PSP Executive Director Mark Gleason issued the following statement on the SRC decisions on applications for new charter schools:
“While the SRC approved five schools with a history of providing increased educational opportunity to disadvantaged students, PSP is deeply disappointed that nearly a dozen other schools with similar records were rejected despite their desire to locate in neighborhoods where families urgently need better schools. The five approvals will enroll about 650 students per year over the next four years, or 2,600 total, a small fraction of the more than 45,000 kids stranded in schools that aren’t giving them a fair shot at a quality education. The SRC already has voted to close charter schools with combined enrollment of 3,000, which appears to make these approvals a net cost savings for the School District.
“The rejections of nearly a dozen applications submitted by quality schools, combined with the District’s halt of the Renaissance turnaround program since 2013, means missed opportunities to increase educational equity. We are particularly disappointed that the new-charter evaluation reports did not include detailed analyses of schools’ academic results specifically with disadvantaged students.
“On the plus side, the recent infusion of more than $10 million in Opportunity Scholarship Tax Credits for Philadelphia means as many as 5,000 students will have the opportunity to receive scholarships and attend quality private schools next fall.
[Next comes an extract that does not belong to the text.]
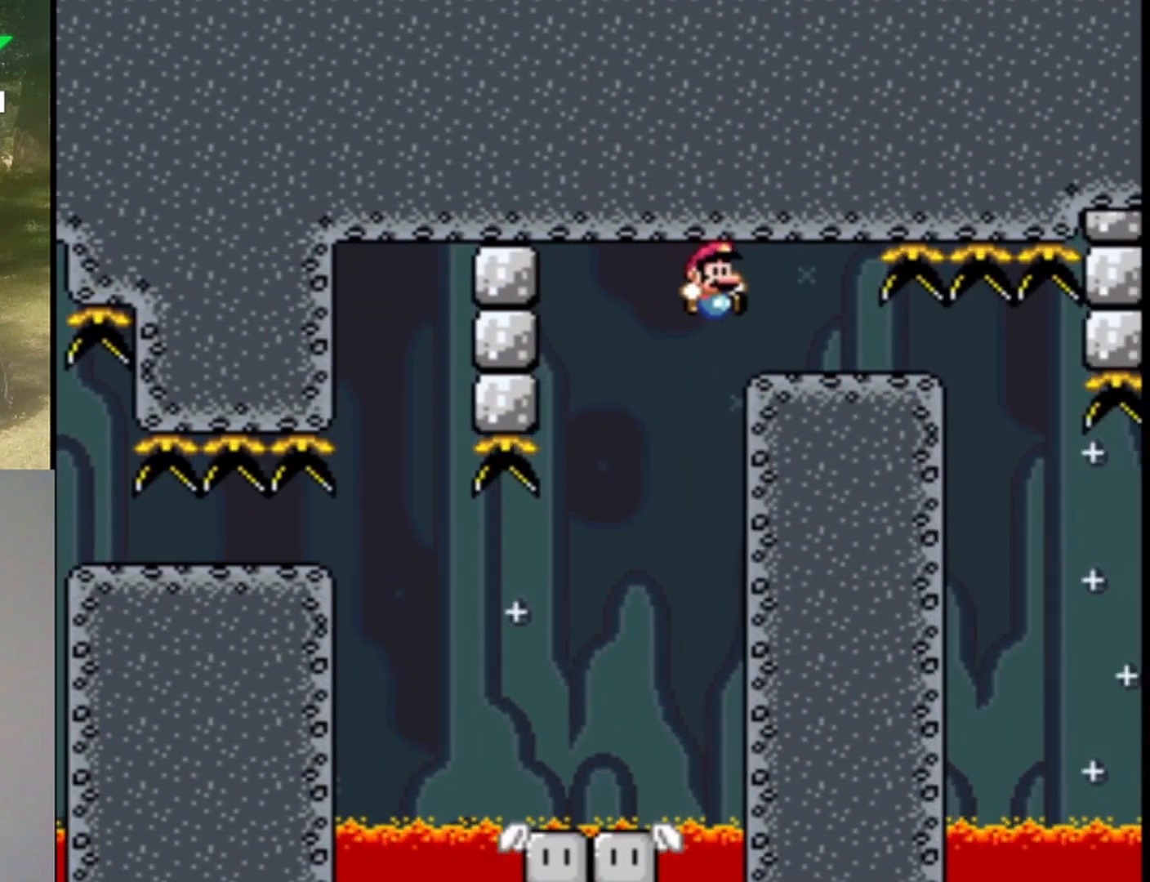
{"buttons": ["B", "Y"], "events": [[67, "DPAD_RIGHT", "up"], [133, "DPAD_LEFT", "down"], [233, "DPAD_LEFT", "up"], [367, "DPAD_RIGHT", "down"], [467, "DPAD_RIGHT", "up"]]}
This was made possible by changes in tax-credit rules that passed with nearly unanimous, bipartisan support in the legislature last fall. Over time, this could mean $30 million or more in annual cost savings for the District as students transfer out of district schools.
“Neither cost savings nor the charter rejections change the fact that Philadelphia needs growing, stable and predictable funding for all public schools. PSP is working hard alongside many other organizations to ensure that Pennsylvania enacts a fair school funding formula.
“More than 45,000 students-most of them poor and minority, many of them with special needs-remain stranded in schools that for many years and a variety of reasons have not been effective. PSP’s mission is to create, expand and transform schools so that every student in Philadelphia gets the chance to receive a good education. We remain fully committed to working with public charter schools, private schools and the District to achieve that goal. The city’s future depends on it.”